Down to the final line, return the records unchanged.

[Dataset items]
'''
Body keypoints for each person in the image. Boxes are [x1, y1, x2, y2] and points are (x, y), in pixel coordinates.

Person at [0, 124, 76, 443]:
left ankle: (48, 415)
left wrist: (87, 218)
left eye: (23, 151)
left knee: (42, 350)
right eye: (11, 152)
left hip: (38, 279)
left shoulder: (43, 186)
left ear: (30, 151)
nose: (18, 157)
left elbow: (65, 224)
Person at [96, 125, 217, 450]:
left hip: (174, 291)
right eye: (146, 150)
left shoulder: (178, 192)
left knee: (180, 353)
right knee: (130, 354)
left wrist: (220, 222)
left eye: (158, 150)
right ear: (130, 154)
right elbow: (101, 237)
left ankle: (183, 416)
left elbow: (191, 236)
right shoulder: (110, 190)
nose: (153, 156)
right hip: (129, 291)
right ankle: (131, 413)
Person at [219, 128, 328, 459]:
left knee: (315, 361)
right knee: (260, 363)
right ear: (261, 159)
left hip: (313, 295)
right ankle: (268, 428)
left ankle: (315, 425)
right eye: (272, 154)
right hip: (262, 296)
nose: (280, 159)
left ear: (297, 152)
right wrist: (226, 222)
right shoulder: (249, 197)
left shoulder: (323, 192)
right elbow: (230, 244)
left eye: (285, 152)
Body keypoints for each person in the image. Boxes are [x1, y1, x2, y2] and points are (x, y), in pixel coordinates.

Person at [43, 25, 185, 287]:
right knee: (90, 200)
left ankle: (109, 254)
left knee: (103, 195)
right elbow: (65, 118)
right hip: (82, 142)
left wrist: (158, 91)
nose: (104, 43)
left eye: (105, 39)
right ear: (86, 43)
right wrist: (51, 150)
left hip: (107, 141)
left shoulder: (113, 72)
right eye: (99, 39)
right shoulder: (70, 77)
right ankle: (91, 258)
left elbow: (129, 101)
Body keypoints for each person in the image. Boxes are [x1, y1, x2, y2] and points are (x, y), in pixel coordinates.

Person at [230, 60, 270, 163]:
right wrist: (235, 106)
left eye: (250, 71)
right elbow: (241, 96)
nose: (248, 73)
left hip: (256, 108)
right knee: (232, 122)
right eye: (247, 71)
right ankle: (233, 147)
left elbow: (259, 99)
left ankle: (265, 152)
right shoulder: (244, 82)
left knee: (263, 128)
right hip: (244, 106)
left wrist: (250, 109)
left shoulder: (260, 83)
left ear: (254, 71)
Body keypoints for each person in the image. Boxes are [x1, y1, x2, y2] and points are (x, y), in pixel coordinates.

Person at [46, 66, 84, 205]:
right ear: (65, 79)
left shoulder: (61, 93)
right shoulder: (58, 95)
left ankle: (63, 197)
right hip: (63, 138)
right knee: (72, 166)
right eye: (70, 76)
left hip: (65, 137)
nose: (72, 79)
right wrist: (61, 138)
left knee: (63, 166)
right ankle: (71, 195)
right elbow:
'''
RESULT FOR THIS EXERCISE =>
Body keypoints for each person in the image. Boxes are [x1, y1, x2, y2] and points are (x, y), in pixel coordinates.

Person at [0, 124, 76, 443]:
left ankle: (48, 415)
left wrist: (87, 218)
left eye: (23, 151)
left knee: (42, 350)
right eye: (11, 152)
left hip: (38, 279)
left shoulder: (43, 186)
left ear: (30, 151)
nose: (18, 157)
left elbow: (65, 224)
Person at [96, 125, 217, 450]:
left hip: (174, 291)
right eye: (146, 150)
left shoulder: (178, 192)
left knee: (180, 353)
right knee: (130, 354)
left wrist: (220, 222)
left eye: (158, 150)
right ear: (130, 154)
right elbow: (101, 237)
left ankle: (183, 416)
left elbow: (191, 236)
right shoulder: (110, 190)
nose: (153, 156)
right hip: (129, 291)
right ankle: (131, 413)
Person at [219, 128, 328, 459]:
left knee: (315, 361)
right knee: (260, 363)
right ear: (261, 159)
left hip: (313, 295)
right ankle: (268, 428)
left ankle: (315, 425)
right eye: (272, 154)
right hip: (262, 296)
nose: (280, 159)
left ear: (297, 152)
right wrist: (226, 222)
right shoulder: (249, 197)
left shoulder: (323, 192)
right elbow: (230, 244)
left eye: (285, 152)
Body keypoints for each person in the image. Boxes are [x1, y1, x2, y2] and points are (x, y), in pixel coordinates.

Person at [43, 25, 185, 287]:
right knee: (90, 200)
left ankle: (109, 254)
left knee: (103, 195)
right elbow: (65, 118)
right hip: (82, 142)
left wrist: (158, 91)
nose: (104, 43)
left eye: (105, 39)
right ear: (86, 43)
right wrist: (51, 150)
left hip: (107, 141)
left shoulder: (113, 72)
right eye: (99, 39)
right shoulder: (70, 77)
right ankle: (91, 258)
left elbow: (129, 101)
Body keypoints for each person in the image. Boxes are [x1, y1, x2, y2] and points are (x, y), in pixel coordinates.

Person at [230, 60, 270, 163]:
right wrist: (235, 106)
left eye: (250, 71)
right elbow: (241, 96)
nose: (248, 73)
left hip: (256, 108)
right knee: (232, 122)
right eye: (247, 71)
right ankle: (233, 147)
left elbow: (259, 99)
left ankle: (265, 152)
right shoulder: (244, 82)
left knee: (263, 128)
right hip: (244, 106)
left wrist: (250, 109)
left shoulder: (260, 83)
left ear: (254, 71)
Body keypoints for each person in the image. Boxes are [x1, y1, x2, y2] and points are (x, y), in pixel coordinates.

Person at [46, 66, 84, 205]:
right ear: (65, 79)
left shoulder: (61, 93)
right shoulder: (58, 95)
left ankle: (63, 197)
right hip: (63, 138)
right knee: (72, 166)
right eye: (70, 76)
left hip: (65, 137)
nose: (72, 79)
right wrist: (61, 138)
left knee: (63, 166)
right ankle: (71, 195)
right elbow:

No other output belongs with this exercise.